Posted by: Dani | Thursday, 11 March 2010 at 05:51 AM
I'm not sure it ever does. I find things to fit that saying constantly.I can think of a couple as I'm typing this.
Posted by: Estelle | Thursday, 11 March 2010 at 05:55 AM
68 in two days and still waiting...
Posted by: Claire Jean | Thursday, 11 March 2010 at 07:35 AM
I'm heading for 74 in a few days and I'm still waiting too.
Posted by: Twin City Joan | Thursday, 11 March 2010 at 08:31 AM
Excellent storytelling. Thanks.
Ann
Posted by: ann berger | Thursday, 11 March 2010 at 08:43 AM
I love your story! You may not be techno schmart but you are certainly wise woman schmart!

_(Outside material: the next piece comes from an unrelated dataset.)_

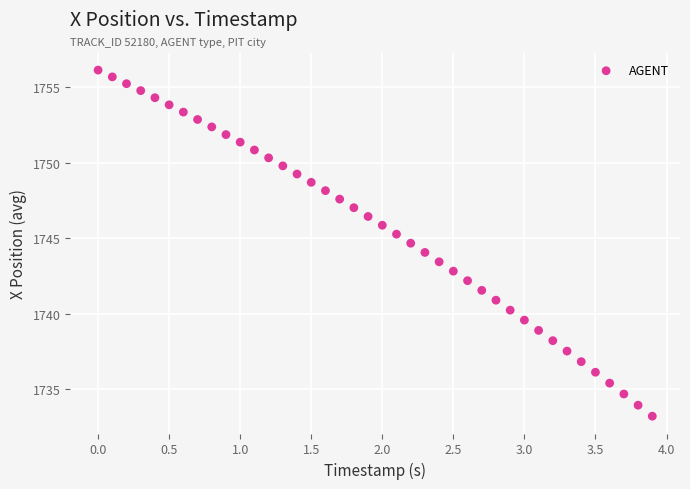

What is the range of X values (max minus min)?

3.9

Posted by: Cile | Thursday, 11 March 2010 at 10:06 AM
A joy to read!
...and after all is backed up how often do we go back to review? What is important and what is expendable when we move on? Having just gone through a ton of papers I wonder why I kept most of them.
...and I have two more tons to go.
Posted by: Helen | Thursday, 11 March 2010 at 11:29 AM
Funny post--love your wit! And yes, at 77 I still frequently say to myself "You IDIOT! (don't worry, my self-esteem is just fine, I just can't believe some of the dumb things I do.
Posted by: Lyn Burnstine | Thursday, 11 March 2010 at 01:37 PM
Super Story. I love it and the point it makes. I'm proving every day that I'm still waiting for that schmart! I've only been waiting 74 years.
Posted by: Mary B Summerlin | Thursday, 11 March 2010 at 06:36 PM
I've been waiting 84 years for the "schmart" part to kick in. I guess I'm just a late bloomer.
Maybe being smart, according to the quote, is just 'Monday morning quarterbacking' your life. Some choices we made were obviously wrong in hindsight and wisdom is just the knowledge that we goofed.
Posted by: Darlene | Monday, 15 March 2010 at 07:29 AM
We had that exact described plaque in our home when I grew up in the 60's and 70's!!! I thought/think the same things! The plaque surely holds true!!!